6. Implement training
Training your employees is one of the most important things most people overlook. Training helps develop and strengthen their skills and knowledge, and will also help them engage with prospects effectively. Well trained employees put their prospects’ needs first, which can bring long term value to your business. If trained properly, all of your staff should have the confidence and knowledge to act as brand and product ambassadors, improving conversions at every interaction.
7. Test the market
The secret to success is to test. There are loads of ways to test to get insight on your product, brand and messaging, but some you should definitely not overlook are:
Focus Group/Usability Testing: Create a prototype and see how a selection of targeted consumers react to it. This can provide useful feedback for developing a better product before you heavily invest in launching it to the general public. Through your market test, you may well find that you haven’t quite gotten the features right. You should listen to the feedback from these test states, and act on the information you gather. People respond to how well you answer their needs. Answer them well.
Split Testing: The most effective way to test messaging and advertising tweaks is to create an a/b test. This allows you to see how subtle changes in your a/b testing can influence the response rate. Use the one that performs the best as a guide of how to improve your approach. For instance, the subject line of one email campaign may perform better than a similar one. Testing the market means you work out how the market reacts to your product and services.
8. Analyse and refine your strategy
Once you’ve completed your market tests, you should amend your marketing strategy accordingly. There’s no point in learning something if you’re not going to act on it! You’ll probably find that by tweaking your product, adjusting the pricing options, or promoting on more than one platform improves your sales . You may want to broaden your customer base, or niche it down to a more specific audience, all of these decisions will be based on your test stage findings. While you’re making changes, make sure that they’re always made with a reason. You don’t want to make drastic decisions unnecessarily that could take away from your initial strategy and value.
9. Use your network
The old adage, ‘it’s who you know’ still stands true. The people you associate yourself with in a business environment are usually instrumental in your success or failure. Don’t be ashamed to reach out to your network and see who you can do business with, people are usually willing to help when asked directly, so ask!
There’s another quote to consider, the one about ‘putting all of your eggs in one basket’. Use the network you’ve got, but don’t neglect the opportunity to build your connections by going to networking events and surrounding yourself with new people who can help you grow your business. Meaningful conversations with diverse groups of people are catalysts for great ideas. You never know who you might meet along the way and the influence that they can have on your ideas, your strategy, and your brand.
10. Have a CRM system
People like to be remembered! Every conversation is a potential lead, or a door to a new opportunity; so list them.
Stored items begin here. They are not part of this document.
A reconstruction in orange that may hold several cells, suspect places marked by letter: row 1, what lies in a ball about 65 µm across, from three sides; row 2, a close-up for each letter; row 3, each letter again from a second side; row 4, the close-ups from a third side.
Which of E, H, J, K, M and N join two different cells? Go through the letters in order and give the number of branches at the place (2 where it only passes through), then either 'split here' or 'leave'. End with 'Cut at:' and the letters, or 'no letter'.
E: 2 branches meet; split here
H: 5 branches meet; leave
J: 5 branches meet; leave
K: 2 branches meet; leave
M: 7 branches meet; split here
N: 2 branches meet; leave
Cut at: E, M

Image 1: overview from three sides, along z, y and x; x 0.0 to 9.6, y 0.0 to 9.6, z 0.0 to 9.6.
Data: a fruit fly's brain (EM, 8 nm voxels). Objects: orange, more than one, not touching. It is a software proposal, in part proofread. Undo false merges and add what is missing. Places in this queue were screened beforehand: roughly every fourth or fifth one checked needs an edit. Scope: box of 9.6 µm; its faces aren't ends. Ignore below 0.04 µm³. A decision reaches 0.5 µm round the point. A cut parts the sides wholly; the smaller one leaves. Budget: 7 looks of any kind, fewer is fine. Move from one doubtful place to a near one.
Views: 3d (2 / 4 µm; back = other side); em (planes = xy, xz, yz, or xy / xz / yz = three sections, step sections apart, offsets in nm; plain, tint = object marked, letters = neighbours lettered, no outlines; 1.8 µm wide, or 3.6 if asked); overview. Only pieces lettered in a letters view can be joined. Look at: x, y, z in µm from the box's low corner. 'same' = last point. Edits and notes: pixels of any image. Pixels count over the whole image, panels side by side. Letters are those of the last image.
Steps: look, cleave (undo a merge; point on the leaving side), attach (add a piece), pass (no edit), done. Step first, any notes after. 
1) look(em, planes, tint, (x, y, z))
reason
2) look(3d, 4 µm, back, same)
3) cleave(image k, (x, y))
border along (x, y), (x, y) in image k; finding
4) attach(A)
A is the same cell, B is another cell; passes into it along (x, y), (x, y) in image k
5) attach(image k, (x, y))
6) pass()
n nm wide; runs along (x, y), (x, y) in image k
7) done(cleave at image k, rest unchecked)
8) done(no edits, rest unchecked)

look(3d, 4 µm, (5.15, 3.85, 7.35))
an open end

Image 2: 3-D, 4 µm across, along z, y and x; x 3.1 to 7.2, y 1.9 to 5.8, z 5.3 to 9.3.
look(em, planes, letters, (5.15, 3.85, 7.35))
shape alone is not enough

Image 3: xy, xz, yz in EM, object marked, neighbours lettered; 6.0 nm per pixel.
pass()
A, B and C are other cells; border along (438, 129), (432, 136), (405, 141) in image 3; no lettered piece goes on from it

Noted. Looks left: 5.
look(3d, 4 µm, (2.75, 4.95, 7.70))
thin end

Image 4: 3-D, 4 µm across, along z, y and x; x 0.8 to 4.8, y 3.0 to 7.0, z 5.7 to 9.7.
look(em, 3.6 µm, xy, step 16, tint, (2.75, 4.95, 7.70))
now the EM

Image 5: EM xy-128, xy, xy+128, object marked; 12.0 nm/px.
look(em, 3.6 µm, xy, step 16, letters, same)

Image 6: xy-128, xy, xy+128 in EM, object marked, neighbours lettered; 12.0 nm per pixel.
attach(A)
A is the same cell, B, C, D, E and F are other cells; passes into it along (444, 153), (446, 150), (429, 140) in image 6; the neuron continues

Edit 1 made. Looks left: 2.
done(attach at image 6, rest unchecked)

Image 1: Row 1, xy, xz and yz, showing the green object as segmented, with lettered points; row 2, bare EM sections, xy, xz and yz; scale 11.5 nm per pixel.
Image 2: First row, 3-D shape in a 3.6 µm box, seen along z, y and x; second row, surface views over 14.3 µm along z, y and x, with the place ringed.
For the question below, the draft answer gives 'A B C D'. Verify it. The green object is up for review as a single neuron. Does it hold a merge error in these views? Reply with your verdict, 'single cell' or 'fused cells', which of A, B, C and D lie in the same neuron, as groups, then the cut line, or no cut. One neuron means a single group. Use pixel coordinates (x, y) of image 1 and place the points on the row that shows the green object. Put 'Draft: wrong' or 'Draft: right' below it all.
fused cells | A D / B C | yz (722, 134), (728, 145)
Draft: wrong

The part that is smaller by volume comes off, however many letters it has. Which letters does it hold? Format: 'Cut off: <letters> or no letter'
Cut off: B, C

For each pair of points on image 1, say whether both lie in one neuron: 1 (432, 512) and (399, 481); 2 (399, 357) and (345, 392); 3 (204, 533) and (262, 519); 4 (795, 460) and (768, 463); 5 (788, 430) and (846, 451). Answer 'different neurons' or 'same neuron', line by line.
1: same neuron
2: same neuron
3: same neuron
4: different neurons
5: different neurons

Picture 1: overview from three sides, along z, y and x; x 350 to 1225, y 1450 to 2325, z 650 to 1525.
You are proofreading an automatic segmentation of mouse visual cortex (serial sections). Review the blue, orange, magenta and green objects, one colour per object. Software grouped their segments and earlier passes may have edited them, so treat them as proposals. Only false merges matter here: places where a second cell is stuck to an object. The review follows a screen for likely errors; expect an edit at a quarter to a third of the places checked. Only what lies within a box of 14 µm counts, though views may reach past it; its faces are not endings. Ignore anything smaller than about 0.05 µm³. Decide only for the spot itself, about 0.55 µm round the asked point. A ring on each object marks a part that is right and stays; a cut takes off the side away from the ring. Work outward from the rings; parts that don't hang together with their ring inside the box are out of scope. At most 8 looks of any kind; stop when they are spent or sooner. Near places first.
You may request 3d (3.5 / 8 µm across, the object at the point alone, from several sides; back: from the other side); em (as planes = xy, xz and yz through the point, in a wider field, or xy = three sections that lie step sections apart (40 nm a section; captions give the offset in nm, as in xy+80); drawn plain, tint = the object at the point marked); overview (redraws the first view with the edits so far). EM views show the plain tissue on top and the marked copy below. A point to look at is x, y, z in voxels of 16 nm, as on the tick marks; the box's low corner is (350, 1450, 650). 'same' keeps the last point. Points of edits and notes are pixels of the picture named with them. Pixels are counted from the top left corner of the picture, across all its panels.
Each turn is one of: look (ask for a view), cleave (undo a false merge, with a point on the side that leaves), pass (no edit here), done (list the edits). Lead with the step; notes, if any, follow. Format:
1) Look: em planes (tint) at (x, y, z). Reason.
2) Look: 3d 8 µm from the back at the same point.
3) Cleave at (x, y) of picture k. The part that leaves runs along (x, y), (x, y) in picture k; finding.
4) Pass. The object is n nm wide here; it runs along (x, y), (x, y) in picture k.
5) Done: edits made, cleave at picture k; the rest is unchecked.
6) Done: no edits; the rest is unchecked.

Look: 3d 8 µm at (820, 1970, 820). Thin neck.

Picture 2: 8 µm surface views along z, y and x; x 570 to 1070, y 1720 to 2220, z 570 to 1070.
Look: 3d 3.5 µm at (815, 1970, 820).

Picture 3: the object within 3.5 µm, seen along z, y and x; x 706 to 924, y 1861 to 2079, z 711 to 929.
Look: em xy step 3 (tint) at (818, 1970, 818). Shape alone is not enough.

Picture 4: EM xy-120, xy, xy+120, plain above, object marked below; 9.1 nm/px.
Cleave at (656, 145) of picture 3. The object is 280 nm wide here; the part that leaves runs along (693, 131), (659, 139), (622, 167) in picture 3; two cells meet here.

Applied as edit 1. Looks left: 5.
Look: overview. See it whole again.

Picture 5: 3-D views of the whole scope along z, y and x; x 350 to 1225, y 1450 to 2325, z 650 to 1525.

Use a reliable CRM to keep track of who you’ve spoken to and what they’ve said. Dropping references to the last time you spoke to someone and what was said, helps to build trust and loyalty. If you remember people, they’ll remember you!
11. Learn from the past
What’s gone wrong in the past? How did you solve them? Keeping a record of successes and (most importantly) failures will help you and your staff keep up best practices, and eliminate the worst. Companies that learn from their mistakes and improve their services become more efficient as they grow.